Begin PROVIDED ENTRIES

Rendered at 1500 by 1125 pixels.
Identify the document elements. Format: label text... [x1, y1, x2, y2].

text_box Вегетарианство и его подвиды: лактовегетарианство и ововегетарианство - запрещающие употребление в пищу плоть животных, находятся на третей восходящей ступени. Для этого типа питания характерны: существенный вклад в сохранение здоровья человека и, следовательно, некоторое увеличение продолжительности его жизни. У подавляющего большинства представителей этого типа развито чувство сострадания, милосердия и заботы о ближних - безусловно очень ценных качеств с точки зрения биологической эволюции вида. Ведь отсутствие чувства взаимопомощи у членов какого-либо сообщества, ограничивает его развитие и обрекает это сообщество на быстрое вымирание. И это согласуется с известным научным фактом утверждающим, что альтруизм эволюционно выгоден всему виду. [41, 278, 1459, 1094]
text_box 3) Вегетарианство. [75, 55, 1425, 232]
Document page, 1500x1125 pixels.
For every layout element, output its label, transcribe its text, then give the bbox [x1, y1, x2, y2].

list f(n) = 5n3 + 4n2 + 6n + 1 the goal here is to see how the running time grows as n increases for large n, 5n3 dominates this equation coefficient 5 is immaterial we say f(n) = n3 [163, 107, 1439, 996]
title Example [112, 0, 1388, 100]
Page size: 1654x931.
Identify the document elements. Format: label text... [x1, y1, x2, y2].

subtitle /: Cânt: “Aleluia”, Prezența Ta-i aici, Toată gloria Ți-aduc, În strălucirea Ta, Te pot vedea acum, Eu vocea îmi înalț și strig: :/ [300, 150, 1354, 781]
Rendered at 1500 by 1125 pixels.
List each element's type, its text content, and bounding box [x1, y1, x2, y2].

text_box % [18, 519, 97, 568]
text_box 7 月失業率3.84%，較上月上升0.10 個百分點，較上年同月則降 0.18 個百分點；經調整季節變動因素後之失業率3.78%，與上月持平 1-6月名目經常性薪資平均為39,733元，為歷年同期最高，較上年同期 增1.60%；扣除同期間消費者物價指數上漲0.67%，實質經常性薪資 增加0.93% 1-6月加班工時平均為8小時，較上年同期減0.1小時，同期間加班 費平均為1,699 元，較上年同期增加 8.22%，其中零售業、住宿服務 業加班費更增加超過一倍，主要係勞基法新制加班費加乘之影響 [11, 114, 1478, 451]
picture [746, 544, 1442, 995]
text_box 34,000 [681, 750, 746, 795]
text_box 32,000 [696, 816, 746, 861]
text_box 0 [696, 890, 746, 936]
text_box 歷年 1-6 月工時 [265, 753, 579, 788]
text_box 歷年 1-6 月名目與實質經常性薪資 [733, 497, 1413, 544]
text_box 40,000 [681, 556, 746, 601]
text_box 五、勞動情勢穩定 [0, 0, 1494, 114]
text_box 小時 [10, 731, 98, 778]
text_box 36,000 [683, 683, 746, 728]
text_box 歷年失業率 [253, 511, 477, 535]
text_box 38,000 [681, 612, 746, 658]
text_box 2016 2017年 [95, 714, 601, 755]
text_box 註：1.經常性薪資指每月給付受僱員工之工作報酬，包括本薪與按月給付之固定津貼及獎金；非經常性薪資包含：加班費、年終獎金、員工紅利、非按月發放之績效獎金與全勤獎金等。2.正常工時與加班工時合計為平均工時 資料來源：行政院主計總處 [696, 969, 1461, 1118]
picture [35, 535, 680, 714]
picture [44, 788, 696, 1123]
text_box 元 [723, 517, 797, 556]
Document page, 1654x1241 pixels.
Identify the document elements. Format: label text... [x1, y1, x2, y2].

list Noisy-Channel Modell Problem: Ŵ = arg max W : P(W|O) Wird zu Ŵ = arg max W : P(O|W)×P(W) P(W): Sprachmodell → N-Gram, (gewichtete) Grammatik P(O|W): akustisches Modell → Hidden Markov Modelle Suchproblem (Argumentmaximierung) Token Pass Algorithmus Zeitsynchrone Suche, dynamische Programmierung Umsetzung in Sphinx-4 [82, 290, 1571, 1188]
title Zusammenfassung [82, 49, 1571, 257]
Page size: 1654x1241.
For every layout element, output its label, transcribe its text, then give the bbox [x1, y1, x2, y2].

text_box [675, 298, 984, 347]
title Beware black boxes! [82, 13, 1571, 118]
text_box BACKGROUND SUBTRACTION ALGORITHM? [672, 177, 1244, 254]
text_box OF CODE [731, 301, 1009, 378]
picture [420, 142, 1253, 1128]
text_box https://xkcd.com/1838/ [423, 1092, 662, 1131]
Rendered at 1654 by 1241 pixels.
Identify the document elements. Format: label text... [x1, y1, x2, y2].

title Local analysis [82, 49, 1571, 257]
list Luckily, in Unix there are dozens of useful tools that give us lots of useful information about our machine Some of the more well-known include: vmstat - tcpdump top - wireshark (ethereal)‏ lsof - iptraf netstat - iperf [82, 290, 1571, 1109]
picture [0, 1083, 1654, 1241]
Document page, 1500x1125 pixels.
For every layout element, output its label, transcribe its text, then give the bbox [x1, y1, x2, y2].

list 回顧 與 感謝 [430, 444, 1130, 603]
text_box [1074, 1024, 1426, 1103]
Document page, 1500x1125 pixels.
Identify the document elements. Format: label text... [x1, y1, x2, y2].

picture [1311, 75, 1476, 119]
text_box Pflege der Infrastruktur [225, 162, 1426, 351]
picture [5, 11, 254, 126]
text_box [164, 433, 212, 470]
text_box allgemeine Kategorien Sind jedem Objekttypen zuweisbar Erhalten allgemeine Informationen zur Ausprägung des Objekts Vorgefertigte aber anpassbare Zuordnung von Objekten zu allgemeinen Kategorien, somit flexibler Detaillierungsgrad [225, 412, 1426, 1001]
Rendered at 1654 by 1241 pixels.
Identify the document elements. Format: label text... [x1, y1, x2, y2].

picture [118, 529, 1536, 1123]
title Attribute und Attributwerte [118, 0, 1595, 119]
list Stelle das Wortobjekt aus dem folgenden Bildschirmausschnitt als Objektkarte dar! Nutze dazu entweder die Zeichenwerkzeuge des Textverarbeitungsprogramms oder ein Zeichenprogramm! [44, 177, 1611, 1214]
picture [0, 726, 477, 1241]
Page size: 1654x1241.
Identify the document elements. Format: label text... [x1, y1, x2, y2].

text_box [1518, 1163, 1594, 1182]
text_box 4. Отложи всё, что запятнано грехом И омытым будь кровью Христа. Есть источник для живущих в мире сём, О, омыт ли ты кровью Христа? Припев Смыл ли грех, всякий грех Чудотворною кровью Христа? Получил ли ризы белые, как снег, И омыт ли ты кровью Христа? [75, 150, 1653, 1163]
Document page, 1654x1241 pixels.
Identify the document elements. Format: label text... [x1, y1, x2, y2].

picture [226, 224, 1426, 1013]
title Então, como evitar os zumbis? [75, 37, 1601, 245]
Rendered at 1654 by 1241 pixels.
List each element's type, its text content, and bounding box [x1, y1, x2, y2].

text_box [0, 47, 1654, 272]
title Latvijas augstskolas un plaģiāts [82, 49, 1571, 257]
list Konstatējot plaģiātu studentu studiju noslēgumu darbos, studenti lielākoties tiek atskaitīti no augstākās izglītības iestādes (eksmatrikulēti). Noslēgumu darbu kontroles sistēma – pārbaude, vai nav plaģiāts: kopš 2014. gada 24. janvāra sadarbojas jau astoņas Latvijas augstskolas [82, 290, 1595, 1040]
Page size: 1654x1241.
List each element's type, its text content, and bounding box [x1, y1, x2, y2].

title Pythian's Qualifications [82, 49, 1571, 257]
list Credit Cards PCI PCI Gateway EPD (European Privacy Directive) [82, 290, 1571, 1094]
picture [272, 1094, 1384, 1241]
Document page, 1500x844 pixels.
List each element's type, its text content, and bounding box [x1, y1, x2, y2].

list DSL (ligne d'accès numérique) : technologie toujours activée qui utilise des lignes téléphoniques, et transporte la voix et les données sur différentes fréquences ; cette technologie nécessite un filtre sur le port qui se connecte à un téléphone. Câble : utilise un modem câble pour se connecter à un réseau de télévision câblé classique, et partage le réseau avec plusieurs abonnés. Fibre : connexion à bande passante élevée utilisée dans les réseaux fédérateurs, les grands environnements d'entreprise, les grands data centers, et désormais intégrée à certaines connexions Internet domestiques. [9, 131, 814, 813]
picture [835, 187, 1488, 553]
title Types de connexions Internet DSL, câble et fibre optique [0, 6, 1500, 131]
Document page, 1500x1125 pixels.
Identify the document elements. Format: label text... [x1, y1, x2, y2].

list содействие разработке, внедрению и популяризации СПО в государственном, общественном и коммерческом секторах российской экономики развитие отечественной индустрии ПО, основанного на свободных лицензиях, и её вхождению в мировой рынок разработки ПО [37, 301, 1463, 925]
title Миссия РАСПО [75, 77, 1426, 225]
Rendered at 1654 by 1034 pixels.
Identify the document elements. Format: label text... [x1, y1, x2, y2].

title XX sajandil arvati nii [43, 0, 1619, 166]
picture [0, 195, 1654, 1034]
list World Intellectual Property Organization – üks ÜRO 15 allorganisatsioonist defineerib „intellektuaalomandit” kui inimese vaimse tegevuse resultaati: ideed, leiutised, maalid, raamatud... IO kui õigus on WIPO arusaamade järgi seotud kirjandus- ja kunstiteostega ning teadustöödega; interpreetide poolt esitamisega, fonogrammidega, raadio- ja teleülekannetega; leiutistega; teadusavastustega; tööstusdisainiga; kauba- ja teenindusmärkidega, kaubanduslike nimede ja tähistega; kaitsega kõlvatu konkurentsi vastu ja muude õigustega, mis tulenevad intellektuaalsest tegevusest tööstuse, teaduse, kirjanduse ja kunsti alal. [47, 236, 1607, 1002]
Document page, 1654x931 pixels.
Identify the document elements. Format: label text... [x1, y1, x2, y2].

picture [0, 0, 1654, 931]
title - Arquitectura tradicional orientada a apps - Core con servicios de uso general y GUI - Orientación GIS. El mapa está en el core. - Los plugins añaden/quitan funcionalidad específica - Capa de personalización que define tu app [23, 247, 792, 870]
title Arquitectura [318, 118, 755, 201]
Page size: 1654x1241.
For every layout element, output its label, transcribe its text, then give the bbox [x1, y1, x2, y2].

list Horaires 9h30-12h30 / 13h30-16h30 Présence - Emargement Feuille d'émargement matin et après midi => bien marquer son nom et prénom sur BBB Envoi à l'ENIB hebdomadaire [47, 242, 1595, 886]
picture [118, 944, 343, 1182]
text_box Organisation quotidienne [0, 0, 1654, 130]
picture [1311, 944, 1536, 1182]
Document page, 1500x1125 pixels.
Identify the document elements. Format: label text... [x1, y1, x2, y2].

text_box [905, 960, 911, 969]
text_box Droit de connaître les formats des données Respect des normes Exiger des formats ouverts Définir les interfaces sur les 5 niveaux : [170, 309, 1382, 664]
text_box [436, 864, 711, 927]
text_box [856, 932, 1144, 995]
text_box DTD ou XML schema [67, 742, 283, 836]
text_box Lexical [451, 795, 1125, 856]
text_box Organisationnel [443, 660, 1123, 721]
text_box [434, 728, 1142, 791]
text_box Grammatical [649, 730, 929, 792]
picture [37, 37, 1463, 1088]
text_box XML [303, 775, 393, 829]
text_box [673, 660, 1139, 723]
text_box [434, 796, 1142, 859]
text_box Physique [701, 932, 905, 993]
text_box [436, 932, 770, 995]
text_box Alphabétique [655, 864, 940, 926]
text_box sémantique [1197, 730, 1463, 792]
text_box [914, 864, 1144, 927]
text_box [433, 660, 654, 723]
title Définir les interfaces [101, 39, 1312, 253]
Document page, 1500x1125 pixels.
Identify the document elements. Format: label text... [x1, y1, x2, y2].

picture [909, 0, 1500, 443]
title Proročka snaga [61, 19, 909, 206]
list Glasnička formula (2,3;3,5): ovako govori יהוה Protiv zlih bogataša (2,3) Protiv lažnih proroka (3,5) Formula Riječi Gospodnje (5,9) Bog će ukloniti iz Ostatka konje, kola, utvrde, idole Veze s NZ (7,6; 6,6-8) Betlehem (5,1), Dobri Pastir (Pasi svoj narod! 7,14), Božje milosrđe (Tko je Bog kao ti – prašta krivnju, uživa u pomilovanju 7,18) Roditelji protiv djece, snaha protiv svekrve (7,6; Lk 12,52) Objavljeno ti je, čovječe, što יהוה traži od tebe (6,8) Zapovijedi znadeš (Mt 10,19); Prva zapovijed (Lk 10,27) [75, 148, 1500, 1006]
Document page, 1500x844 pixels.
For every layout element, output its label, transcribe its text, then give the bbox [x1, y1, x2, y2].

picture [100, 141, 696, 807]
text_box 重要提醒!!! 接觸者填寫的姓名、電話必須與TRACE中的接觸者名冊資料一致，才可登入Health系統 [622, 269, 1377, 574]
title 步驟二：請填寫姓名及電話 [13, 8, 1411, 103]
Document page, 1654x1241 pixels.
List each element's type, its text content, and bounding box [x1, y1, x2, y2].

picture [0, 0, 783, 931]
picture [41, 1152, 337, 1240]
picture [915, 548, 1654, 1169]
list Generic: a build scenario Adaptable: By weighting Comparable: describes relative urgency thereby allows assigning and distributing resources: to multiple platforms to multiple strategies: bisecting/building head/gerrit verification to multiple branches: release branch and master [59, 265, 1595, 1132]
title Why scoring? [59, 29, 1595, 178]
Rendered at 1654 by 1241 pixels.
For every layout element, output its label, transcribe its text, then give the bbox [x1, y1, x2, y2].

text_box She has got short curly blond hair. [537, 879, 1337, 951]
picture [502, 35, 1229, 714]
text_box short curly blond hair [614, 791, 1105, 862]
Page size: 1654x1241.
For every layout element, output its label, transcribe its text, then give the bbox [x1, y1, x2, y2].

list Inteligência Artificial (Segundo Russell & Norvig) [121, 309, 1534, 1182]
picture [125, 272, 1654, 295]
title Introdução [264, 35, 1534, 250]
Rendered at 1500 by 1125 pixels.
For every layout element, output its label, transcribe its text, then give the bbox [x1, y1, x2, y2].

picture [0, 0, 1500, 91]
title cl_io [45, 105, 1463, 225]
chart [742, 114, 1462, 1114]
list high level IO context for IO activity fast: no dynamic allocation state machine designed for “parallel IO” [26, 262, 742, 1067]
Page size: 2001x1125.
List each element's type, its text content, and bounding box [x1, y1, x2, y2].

End PROVIDED ENTRIES

**TASK INSTRUCTIONS:**
Copy the entries verbatim, from the line containing "Document page, 1654x931 pixels." through the line containing "title Arquitectura [318, 118, 755, 201]", with both end lines included.

**COMPLETED TASK:**
Document page, 1654x931 pixels.
Identify the document elements. Format: label text... [x1, y1, x2, y2].

picture [0, 0, 1654, 931]
title - Arquitectura tradicional orientada a apps - Core con servicios de uso general y GUI - Orientación GIS. El mapa está en el core. - Los plugins añaden/quitan funcionalidad específica - Capa de personalización que define tu app [23, 247, 792, 870]
title Arquitectura [318, 118, 755, 201]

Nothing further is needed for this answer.